=== Try it ===
In full and without alteration, return the records below.

Materials provided below:

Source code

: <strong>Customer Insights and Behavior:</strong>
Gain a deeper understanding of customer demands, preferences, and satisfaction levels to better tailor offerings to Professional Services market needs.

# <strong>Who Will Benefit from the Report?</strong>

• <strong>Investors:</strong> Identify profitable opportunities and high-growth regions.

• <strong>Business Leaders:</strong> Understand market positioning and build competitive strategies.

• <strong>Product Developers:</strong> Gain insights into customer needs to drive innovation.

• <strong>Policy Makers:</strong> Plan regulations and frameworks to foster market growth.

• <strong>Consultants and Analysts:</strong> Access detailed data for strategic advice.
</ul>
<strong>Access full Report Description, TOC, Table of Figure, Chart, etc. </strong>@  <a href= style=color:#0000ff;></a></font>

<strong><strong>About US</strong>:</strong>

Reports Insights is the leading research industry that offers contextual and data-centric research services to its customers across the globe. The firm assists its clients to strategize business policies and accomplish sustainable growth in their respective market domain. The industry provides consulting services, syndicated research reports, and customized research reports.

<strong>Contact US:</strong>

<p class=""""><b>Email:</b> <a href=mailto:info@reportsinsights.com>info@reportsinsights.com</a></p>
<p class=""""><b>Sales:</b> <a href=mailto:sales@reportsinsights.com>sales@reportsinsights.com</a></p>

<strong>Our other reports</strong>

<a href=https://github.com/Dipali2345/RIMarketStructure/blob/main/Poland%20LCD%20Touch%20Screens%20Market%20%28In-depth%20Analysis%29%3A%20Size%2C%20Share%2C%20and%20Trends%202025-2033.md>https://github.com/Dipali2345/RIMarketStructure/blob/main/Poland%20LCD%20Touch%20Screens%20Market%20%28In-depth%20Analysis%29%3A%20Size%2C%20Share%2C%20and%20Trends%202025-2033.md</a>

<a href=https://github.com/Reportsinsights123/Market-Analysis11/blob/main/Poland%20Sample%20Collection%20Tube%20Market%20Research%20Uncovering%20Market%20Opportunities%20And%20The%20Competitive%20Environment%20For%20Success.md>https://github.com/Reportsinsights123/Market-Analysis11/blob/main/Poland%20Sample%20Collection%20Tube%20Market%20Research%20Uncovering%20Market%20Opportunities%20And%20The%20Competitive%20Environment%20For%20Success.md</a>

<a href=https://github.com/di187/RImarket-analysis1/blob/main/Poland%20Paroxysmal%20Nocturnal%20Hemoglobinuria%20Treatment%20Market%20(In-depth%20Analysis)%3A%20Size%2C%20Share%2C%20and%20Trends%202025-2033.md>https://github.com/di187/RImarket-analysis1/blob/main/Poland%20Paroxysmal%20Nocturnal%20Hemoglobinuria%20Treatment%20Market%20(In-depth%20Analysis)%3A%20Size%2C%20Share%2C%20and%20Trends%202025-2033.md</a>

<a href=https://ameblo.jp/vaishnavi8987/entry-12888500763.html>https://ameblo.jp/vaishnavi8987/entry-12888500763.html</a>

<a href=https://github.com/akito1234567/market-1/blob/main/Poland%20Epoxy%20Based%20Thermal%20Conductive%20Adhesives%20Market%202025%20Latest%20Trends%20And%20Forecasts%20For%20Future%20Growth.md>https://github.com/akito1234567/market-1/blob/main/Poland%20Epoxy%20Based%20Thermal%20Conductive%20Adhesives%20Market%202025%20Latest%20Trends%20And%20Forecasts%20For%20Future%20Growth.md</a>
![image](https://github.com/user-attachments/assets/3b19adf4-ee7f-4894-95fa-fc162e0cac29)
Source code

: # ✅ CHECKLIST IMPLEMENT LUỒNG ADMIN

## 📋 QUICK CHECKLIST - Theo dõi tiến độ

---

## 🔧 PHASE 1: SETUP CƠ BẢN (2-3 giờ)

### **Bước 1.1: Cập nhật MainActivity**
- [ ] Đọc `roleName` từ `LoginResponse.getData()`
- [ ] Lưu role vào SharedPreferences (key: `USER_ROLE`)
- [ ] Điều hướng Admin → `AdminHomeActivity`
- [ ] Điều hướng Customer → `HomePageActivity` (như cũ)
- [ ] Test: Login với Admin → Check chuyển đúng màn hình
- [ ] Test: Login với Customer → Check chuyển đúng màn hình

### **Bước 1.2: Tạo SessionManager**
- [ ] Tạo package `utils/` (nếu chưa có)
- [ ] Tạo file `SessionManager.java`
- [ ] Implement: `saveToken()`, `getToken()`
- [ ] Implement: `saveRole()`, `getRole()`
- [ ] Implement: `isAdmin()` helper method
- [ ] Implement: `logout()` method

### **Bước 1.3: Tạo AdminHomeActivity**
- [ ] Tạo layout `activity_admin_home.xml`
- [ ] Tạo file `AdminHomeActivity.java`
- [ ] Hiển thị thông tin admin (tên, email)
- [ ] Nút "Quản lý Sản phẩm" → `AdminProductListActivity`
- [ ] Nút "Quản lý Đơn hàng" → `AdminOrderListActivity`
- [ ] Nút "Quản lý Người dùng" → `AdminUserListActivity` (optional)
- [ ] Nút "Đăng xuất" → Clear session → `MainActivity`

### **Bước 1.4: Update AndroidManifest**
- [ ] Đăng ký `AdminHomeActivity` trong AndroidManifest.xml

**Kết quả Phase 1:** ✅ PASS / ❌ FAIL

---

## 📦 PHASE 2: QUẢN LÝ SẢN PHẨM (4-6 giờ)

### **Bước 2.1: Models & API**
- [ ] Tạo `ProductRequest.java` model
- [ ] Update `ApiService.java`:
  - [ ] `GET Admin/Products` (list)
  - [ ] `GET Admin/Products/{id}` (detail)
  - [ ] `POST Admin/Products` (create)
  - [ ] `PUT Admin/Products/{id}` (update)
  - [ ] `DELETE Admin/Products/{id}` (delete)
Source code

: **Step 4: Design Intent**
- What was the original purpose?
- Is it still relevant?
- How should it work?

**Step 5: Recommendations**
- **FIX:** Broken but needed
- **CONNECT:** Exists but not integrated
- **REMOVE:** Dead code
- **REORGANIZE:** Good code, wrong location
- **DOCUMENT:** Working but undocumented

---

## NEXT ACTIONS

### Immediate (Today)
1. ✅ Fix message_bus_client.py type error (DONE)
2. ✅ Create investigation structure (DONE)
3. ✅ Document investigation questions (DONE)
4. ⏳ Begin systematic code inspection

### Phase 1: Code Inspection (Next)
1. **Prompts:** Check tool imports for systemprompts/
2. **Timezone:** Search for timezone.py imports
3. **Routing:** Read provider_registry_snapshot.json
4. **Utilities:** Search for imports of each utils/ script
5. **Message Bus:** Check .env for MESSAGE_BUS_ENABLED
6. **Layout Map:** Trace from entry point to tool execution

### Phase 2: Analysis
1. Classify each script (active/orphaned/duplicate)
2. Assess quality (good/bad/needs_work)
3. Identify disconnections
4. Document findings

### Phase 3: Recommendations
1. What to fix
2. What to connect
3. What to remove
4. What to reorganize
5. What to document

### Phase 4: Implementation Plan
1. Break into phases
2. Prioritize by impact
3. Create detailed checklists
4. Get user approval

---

End of Materials provided.

=== Task output ===
Source code

: <strong>Customer Insights and Behavior:</strong>
Gain a deeper understanding of customer demands, preferences, and satisfaction levels to better tailor offerings to Professional Services market needs.

# <strong>Who Will Benefit from the Report?</strong>

• <strong>Investors:</strong> Identify profitable opportunities and high-growth regions.

• <strong>Business Leaders:</strong> Understand market positioning and build competitive strategies.

• <strong>Product Developers:</strong> Gain insights into customer needs to drive innovation.

• <strong>Policy Makers:</strong> Plan regulations and frameworks to foster market growth.

• <strong>Consultants and Analysts:</strong> Access detailed data for strategic advice.
</ul>
<strong>Access full Report Description, TOC, Table of Figure, Chart, etc. </strong>@  <a href= style=color:#0000ff;></a></font>

<strong><strong>About US</strong>:</strong>

Reports Insights is the leading research industry that offers contextual and data-centric research services to its customers across the globe. The firm assists its clients to strategize business policies and accomplish sustainable growth in their respective market domain. The industry provides consulting services, syndicated research reports, and customized research reports.

<strong>Contact US:</strong>

<p class=""""><b>Email:</b> <a href=mailto:info@reportsinsights.com>info@reportsinsights.com</a></p>
<p class=""""><b>Sales:</b> <a href=mailto:sales@reportsinsights.com>sales@reportsinsights.com</a></p>

<strong>Our other reports</strong>

<a href=https://github.com/Dipali2345/RIMarketStructure/blob/main/Poland%20LCD%20Touch%20Screens%20Market%20%28In-depth%20Analysis%29%3A%20Size%2C%20Share%2C%20and%20Trends%202025-2033.md>https://github.com/Dipali2345/RIMarketStructure/blob/main/Poland%20LCD%20Touch%20Screens%20Market%20%28In-depth%20Analysis%29%3A%20Size%2C%20Share%2C%20and%20Trends%202025-2033.md</a>

<a href=https://github.com/Reportsinsights123/Market-Analysis11/blob/main/Poland%20Sample%20Collection%20Tube%20Market%20Research%20Uncovering%20Market%20Opportunities%20And%20The%20Competitive%20Environment%20For%20Success.md>https://github.com/Reportsinsights123/Market-Analysis11/blob/main/Poland%20Sample%20Collection%20Tube%20Market%20Research%20Uncovering%20Market%20Opportunities%20And%20The%20Competitive%20Environment%20For%20Success.md</a>

<a href=https://github.com/di187/RImarket-analysis1/blob/main/Poland%20Paroxysmal%20Nocturnal%20Hemoglobinuria%20Treatment%20Market%20(In-depth%20Analysis)%3A%20Size%2C%20Share%2C%20and%20Trends%202025-2033.md>https://github.com/di187/RImarket-analysis1/blob/main/Poland%20Paroxysmal%20Nocturnal%20Hemoglobinuria%20Treatment%20Market%20(In-depth%20Analysis)%3A%20Size%2C%20Share%2C%20and%20Trends%202025-2033.md</a>

<a href=https://ameblo.jp/vaishnavi8987/entry-12888500763.html>https://ameblo.jp/vaishnavi8987/entry-12888500763.html</a>

<a href=https://github.com/akito1234567/market-1/blob/main/Poland%20Epoxy%20Based%20Thermal%20Conductive%20Adhesives%20Market%202025%20Latest%20Trends%20And%20Forecasts%20For%20Future%20Growth.md>https://github.com/akito1234567/market-1/blob/main/Poland%20Epoxy%20Based%20Thermal%20Conductive%20Adhesives%20Market%202025%20Latest%20Trends%20And%20Forecasts%20For%20Future%20Growth.md</a>
![image](https://github.com/user-attachments/assets/3b19adf4-ee7f-4894-95fa-fc162e0cac29)
Source code

: # ✅ CHECKLIST IMPLEMENT LUỒNG ADMIN

## 📋 QUICK CHECKLIST - Theo dõi tiến độ

---

## 🔧 PHASE 1: SETUP CƠ BẢN (2-3 giờ)

### **Bước 1.1: Cập nhật MainActivity**
- [ ] Đọc `roleName` từ `LoginResponse.getData()`
- [ ] Lưu role vào SharedPreferences (key: `USER_ROLE`)
- [ ] Điều hướng Admin → `AdminHomeActivity`
- [ ] Điều hướng Customer → `HomePageActivity` (như cũ)
- [ ] Test: Login với Admin → Check chuyển đúng màn hình
- [ ] Test: Login với Customer → Check chuyển đúng màn hình

### **Bước 1.2: Tạo SessionManager**
- [ ] Tạo package `utils/` (nếu chưa có)
- [ ] Tạo file `SessionManager.java`
- [ ] Implement: `saveToken()`, `getToken()`
- [ ] Implement: `saveRole()`, `getRole()`
- [ ] Implement: `isAdmin()` helper method
- [ ] Implement: `logout()` method

### **Bước 1.3: Tạo AdminHomeActivity**
- [ ] Tạo layout `activity_admin_home.xml`
- [ ] Tạo file `AdminHomeActivity.java`
- [ ] Hiển thị thông tin admin (tên, email)
- [ ] Nút "Quản lý Sản phẩm" → `AdminProductListActivity`
- [ ] Nút "Quản lý Đơn hàng" → `AdminOrderListActivity`
- [ ] Nút "Quản lý Người dùng" → `AdminUserListActivity` (optional)
- [ ] Nút "Đăng xuất" → Clear session → `MainActivity`

### **Bước 1.4: Update AndroidManifest**
- [ ] Đăng ký `AdminHomeActivity` trong AndroidManifest.xml

**Kết quả Phase 1:** ✅ PASS / ❌ FAIL

---

## 📦 PHASE 2: QUẢN LÝ SẢN PHẨM (4-6 giờ)

### **Bước 2.1: Models & API**
- [ ] Tạo `ProductRequest.java` model
- [ ] Update `ApiService.java`:
  - [ ] `GET Admin/Products` (list)
  - [ ] `GET Admin/Products/{id}` (detail)
  - [ ] `POST Admin/Products` (create)
  - [ ] `PUT Admin/Products/{id}` (update)
  - [ ] `DELETE Admin/Products/{id}` (delete)
Source code

: **Step 4: Design Intent**
- What was the original purpose?
- Is it still relevant?
- How should it work?

**Step 5: Recommendations**
- **FIX:** Broken but needed
- **CONNECT:** Exists but not integrated
- **REMOVE:** Dead code
- **REORGANIZE:** Good code, wrong location
- **DOCUMENT:** Working but undocumented

---

## NEXT ACTIONS

### Immediate (Today)
1. ✅ Fix message_bus_client.py type error (DONE)
2. ✅ Create investigation structure (DONE)
3. ✅ Document investigation questions (DONE)
4. ⏳ Begin systematic code inspection

### Phase 1: Code Inspection (Next)
1. **Prompts:** Check tool imports for systemprompts/
2. **Timezone:** Search for timezone.py imports
3. **Routing:** Read provider_registry_snapshot.json
4. **Utilities:** Search for imports of each utils/ script
5. **Message Bus:** Check .env for MESSAGE_BUS_ENABLED
6. **Layout Map:** Trace from entry point to tool execution

### Phase 2: Analysis
1. Classify each script (active/orphaned/duplicate)
2. Assess quality (good/bad/needs_work)
3. Identify disconnections
4. Document findings

### Phase 3: Recommendations
1. What to fix
2. What to connect
3. What to remove
4. What to reorganize
5. What to document

### Phase 4: Implementation Plan
1. Break into phases
2. Prioritize by impact
3. Create detailed checklists
4. Get user approval

---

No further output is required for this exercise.